= Task requirements =
Please render the material as a two-column CSV headed field and value, one row per line, starting with the line that contains "collectors: J. Cuatrecasas" and going on through the end of the material. Wrap each value in double quotes and replace any line breaks with spaces.

==*==

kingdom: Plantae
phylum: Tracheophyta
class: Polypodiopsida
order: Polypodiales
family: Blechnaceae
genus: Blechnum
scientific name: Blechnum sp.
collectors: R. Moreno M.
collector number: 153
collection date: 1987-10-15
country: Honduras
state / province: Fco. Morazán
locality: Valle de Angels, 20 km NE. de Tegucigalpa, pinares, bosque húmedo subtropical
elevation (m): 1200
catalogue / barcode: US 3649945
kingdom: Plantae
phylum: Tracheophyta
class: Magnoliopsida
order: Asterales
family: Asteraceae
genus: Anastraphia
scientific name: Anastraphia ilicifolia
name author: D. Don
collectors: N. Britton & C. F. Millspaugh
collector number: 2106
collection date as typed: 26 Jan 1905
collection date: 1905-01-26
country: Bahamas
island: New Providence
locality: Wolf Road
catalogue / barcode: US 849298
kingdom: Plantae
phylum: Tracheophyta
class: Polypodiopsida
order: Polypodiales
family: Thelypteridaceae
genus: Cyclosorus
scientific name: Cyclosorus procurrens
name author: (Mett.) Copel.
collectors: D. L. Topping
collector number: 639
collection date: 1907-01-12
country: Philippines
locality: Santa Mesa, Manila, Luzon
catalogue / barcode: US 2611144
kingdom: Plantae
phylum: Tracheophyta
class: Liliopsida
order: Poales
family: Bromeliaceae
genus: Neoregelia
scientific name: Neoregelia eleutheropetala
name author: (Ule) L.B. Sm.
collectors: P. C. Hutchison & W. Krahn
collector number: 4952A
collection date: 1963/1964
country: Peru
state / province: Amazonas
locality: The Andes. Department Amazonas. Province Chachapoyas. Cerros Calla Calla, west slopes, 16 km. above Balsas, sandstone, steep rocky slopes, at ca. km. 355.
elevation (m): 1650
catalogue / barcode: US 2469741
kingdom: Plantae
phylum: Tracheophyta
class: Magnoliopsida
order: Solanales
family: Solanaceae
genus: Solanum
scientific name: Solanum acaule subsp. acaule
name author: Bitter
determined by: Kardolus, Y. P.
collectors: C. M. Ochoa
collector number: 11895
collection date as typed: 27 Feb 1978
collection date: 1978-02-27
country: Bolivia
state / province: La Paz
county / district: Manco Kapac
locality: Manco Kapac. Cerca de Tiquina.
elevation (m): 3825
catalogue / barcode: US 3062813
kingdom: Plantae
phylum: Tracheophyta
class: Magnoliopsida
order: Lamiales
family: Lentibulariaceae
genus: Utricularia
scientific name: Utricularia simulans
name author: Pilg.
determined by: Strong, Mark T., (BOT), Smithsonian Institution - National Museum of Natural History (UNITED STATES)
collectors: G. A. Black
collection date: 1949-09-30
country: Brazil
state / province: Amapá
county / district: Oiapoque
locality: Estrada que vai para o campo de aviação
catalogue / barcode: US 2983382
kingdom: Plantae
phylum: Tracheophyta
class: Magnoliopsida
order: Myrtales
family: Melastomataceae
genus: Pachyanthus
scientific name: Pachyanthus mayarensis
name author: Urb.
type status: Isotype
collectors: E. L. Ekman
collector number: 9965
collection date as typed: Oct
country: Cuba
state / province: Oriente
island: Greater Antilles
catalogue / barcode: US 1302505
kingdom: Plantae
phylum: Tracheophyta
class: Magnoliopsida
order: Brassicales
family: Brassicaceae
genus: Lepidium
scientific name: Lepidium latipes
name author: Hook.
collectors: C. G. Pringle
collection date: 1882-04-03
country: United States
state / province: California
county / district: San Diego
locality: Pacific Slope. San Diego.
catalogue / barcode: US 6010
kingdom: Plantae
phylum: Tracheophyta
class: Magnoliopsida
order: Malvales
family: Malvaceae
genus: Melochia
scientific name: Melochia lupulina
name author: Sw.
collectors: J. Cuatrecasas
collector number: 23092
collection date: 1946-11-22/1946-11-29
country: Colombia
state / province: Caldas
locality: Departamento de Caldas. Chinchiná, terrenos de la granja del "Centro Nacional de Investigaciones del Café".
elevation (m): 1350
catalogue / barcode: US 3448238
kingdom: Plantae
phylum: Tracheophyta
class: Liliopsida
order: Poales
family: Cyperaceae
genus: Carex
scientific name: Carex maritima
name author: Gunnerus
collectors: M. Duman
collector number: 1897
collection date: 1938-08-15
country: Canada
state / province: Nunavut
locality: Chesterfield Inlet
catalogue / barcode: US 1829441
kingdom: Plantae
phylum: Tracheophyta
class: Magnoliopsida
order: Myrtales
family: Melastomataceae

==*==

= Solution to this task =
field,value
"collectors:","J. Cuatrecasas"
"collector number:","23092"
"collection date:","1946-11-22/1946-11-29"
"country:","Colombia"
"state / province:","Caldas"
"locality:","Departamento de Caldas. Chinchiná, terrenos de la granja del ""Centro Nacional de Investigaciones del Café""."
"elevation (m):","1350"
"catalogue / barcode:","US 3448238"
"kingdom:","Plantae"
"phylum:","Tracheophyta"
"class:","Liliopsida"
"order:","Poales"
"family:","Cyperaceae"
"genus:","Carex"
"scientific name:","Carex maritima"
"name author:","Gunnerus"
"collectors:","M. Duman"
"collector number:","1897"
"collection date:","1938-08-15"
"country:","Canada"
"state / province:","Nunavut"
"locality:","Chesterfield Inlet"
"catalogue / barcode:","US 1829441"
"kingdom:","Plantae"
"phylum:","Tracheophyta"
"class:","Magnoliopsida"
"order:","Myrtales"
"family:","Melastomataceae"